Exercise
Go through the entries, filter for the word "dump", and copy every line that has it.

Task inputs

- - -

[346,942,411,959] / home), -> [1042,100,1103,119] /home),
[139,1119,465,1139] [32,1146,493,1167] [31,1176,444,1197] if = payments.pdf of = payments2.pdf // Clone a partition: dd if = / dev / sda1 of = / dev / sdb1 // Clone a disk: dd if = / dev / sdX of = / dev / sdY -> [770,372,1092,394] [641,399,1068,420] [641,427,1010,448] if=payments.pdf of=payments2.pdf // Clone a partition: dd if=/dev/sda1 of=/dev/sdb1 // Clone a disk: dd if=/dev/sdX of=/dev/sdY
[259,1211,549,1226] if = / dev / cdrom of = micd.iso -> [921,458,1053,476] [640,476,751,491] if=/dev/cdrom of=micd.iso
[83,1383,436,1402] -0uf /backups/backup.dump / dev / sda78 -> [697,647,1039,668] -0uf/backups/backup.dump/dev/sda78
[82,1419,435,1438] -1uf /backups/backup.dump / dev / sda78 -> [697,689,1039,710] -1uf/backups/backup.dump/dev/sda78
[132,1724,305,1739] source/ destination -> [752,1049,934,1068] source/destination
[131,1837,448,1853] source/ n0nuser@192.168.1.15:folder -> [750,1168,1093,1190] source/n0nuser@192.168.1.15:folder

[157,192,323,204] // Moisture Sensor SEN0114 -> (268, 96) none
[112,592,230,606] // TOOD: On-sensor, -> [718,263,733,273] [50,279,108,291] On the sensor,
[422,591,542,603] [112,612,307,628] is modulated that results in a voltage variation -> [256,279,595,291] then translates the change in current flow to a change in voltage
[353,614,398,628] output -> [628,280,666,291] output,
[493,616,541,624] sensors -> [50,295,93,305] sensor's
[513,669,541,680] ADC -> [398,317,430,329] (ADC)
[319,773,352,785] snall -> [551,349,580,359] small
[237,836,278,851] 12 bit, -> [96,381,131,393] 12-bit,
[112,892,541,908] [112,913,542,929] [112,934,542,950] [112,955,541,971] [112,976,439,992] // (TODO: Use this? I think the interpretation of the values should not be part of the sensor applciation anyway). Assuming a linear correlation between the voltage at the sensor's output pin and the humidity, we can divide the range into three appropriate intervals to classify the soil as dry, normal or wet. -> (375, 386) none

- - -

Written solution
[83,1383,436,1402] -0uf /backups/backup.dump / dev / sda78 -> [697,647,1039,668] -0uf/backups/backup.dump/dev/sda78
[82,1419,435,1438] -1uf /backups/backup.dump / dev / sda78 -> [697,689,1039,710] -1uf/backups/backup.dump/dev/sda78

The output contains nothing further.